Shortly before the election, the election supervisory board ordered the commission to investigate Abdul along with several other commissioners and secretary general regarding the legitimization of misplaced ballots and the poor handling and distribution of election logistics, which led to unsynchronized voting. Additionally, Abdul was investigated regarding the suspected corruption related to IT procurement in the commission.

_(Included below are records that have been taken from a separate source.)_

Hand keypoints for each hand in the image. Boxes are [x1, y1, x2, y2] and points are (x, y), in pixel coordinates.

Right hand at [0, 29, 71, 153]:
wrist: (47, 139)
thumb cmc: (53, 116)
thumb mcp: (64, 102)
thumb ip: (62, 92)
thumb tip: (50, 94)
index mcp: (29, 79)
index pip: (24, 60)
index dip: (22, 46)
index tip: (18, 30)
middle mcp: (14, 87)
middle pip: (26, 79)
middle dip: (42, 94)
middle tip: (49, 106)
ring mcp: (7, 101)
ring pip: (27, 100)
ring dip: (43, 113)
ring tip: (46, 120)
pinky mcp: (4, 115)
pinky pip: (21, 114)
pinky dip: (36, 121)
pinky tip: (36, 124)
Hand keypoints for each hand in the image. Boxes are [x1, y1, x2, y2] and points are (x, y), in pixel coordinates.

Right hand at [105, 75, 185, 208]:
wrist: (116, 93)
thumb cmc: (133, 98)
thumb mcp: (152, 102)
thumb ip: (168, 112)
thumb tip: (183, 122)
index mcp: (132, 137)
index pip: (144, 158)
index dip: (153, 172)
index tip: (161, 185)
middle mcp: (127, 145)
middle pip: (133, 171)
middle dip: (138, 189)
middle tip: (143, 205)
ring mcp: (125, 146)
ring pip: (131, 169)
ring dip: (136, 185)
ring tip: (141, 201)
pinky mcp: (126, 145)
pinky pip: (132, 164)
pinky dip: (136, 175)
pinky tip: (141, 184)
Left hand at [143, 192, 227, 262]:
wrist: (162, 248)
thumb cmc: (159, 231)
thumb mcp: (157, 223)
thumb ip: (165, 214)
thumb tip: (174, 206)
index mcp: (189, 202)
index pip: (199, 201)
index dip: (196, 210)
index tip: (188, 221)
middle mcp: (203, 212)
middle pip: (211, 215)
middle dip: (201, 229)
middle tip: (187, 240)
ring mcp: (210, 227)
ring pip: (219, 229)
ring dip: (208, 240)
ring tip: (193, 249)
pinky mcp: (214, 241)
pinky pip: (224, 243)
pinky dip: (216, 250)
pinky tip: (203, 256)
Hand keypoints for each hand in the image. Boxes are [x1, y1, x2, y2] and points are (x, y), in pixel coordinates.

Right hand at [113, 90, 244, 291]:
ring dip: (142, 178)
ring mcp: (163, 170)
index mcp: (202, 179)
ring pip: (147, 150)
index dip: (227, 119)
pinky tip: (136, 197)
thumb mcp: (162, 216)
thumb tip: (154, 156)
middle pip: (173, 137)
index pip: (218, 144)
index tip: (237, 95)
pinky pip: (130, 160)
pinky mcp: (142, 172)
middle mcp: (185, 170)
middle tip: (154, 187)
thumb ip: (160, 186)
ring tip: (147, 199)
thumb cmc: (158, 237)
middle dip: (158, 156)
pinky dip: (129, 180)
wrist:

Abdul's term as commissioner ended on 12 April 2012, and he returned to the Department of Religious Affairs research agency. On 6 September 2013, Abdul was appointed as advisor for economic and human resources to minister of manpower and transmigration Muhaimin Iskandar. He resigned from his position and retired from the civil service in September 2014. He unsuccessfully ran for a 2017–2022 membership in the election supervisory board.

=== Ambassador ===
In February 2021, Abdul was nominated by President Joko Widodo as ambassador to Tunisia. However, in a revised nomination in June that year, Abdul exchanged post with Muslim academician Zuhairi Misrawi, who had previously been nominated for ambassador to Saudi Arabia but received widespread rejection from Islamic groups in Indonesia. He faced an assessment by the House of Representative's first commission in July 2021. He was officially installed as ambassador to Saudi Arabia and the Organisation of Islamic Cooperation on 25 October 2021 and presented his credentials to Salman of Saudi Arabia on 20 September 2022.

Abdul is not a member of any party.

== Organization ==
Abdul was active in the Nahdlatul Ulama, becoming the population and family planning program manager at Nahdlatul Ulama's community service 1983 to 1986, and secretary general of Ansor Youth Movement, the organization's youth wing, from 1985 to 1990. During his tenure as general secretary, he was the head of the Indonesian delegation to a youth conference held in Cairo in 1988. He rose to become the chairman of Ansor from 1990 to 1995 and member of its supervisory board from 1995 to 2000. In the Nahdlatul Ulama, he became the deputy secretary general from 2000 to 2005 and chairman from 2005 to 2010. Around this time, from 2007 to 2010 he also served as the chairman of Nahdlatul Ulama's higher education commission.